Finalement, le 28 octobre 1989, à Rome, le Ministère des transports automobiles et de l'agriculture de l'URSS et FIAT ont signé un accord de coopération. On a commencé à évoquer la production de la Fiat Uno ou de la Fiat Panda à Elabouga, le projet A-93 (« Voiture pour 1993 ») a été rendu public au niveau de l'État - même ItalDesign a été impliqué dans ce projet ! Mais en décembre 1993, les passionnés d'automobile, enthousiastes, se sont vus proposer de participer à l'entreprise de Boris Berezovsky - l’AVVA. À propos, l’acronyme, AVVA pour AVtomobilniï Vserossiïskiï Alliance, a été inventé par le poète Andreï Voznessenski. Et on a oublié Elabouga.
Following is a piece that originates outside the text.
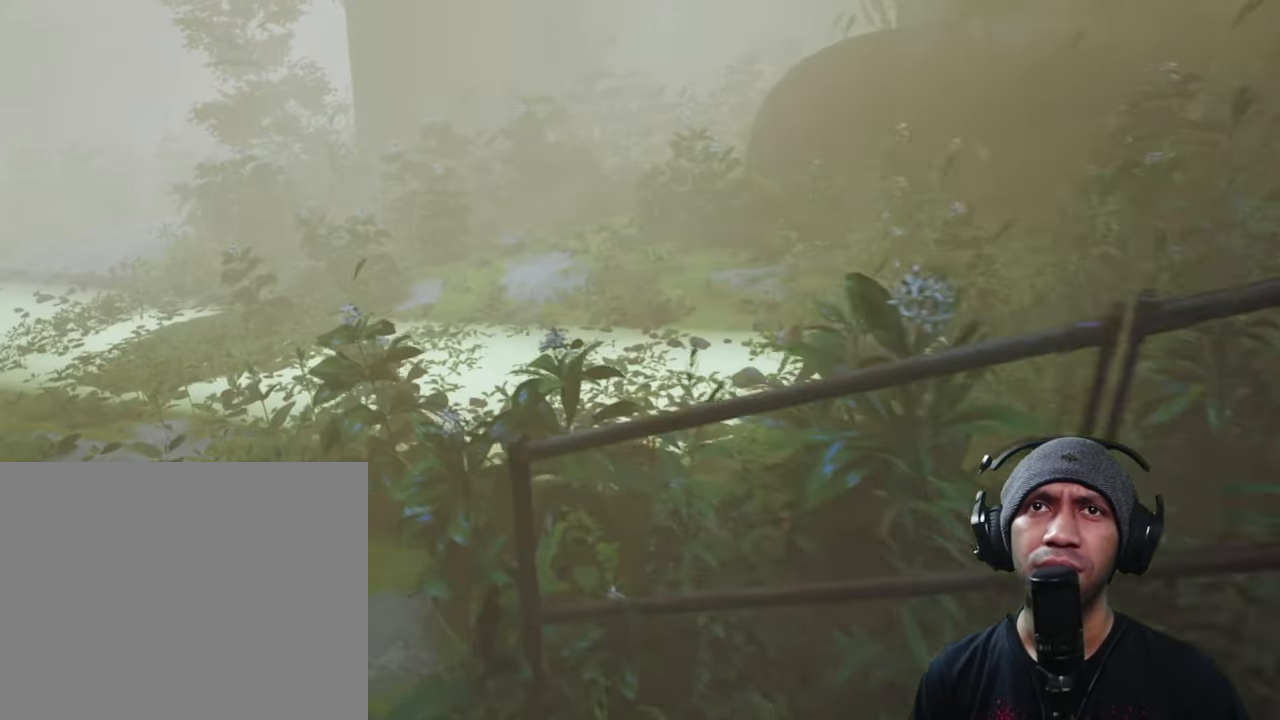
{"buttons": ["R2"], "left_stick": "down-left", "right_stick": "left", "button_events": []}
En fin de compte, c’est la Kalina qui sortira de l’AVVA... Mais c’est une autre histoire.
Légende des photos :
- La NAMI-SMZ-1101 « Oka » (concepteur en chef Vladimir Mironov), 1981. La question de l'absence de studio photo a été résolue de manière originale : des rouleaux de papier blanc ont été collés sur un camion de Sovtransavto avec du ruban adhésif (le mot « scotch » n'était pas encore entré dans l'usage courant), créant ainsi un arrière-plan.
- L'une des cinq VAZ-1111 du premier lot expérimental (« série 100 ») se distinguait par des roues sans flasques. La carrosserie était plus courte (empattement 2,080 mm). Photo de 1986.
- La cour de l'Institut NAMI. Voici, horizon qui se présentait aux ingénieurs soviétiques : Daihatsu Cuore, Honda Today, ZAZ-1102 Tavria, Mitsubishi Minica Turbo, Volkswagen Polo II (Typ 86C)....
- Le journal Leninskoïe Znamia, a publié un compte-rendu très détaillé de l'Oka le 7 octobre 1987.
- Un prospectus des produits de l'Usine automobile de Serpoukhov. Aux zélateurs de la tolérance, je dirai tout de suite qu'à l'époque, on n'utilisait pas le terme clérical et embarrassant de « personnes à mobilité réduite », calque stupide de l'anglais disabled persons (personnes handicapées). Faites également attention aux indices des modèles : non pas 1111, mais 11101, 11102, 11103.
- La Kama-1111 avec la carrosserie n° 100 dans la cour de l'Institut MAMI. L'auteur de la photo est au volant.
- Une maquette grandeur nature de la VAZ-1121 Oka-1 dans la cour du centre de recherche et de développement d’AvtoVAZ (designer : Iouri Verechtchaguine).
- Le complexe du centre de recherche Porsche Engineering près de Weissach.
- Le moteur 4 cylindres VAZ-1121 a été développé par Porsche.
- Une maquette de démonstration VAZ-1121 Oka-1 dans la salle de présentation du NTTsé d'AvtoVAZ.
- Le poste de conduite de la VAZ-1121 Oka-1 ne ressemble plus à une « Invalidka ».
- Le groupe motopropulseur VAZ-1121 dans le hall du bâtiment administratif de l’Institut NAMI. Il a été prêté par Porsche AG et Porsche Russland.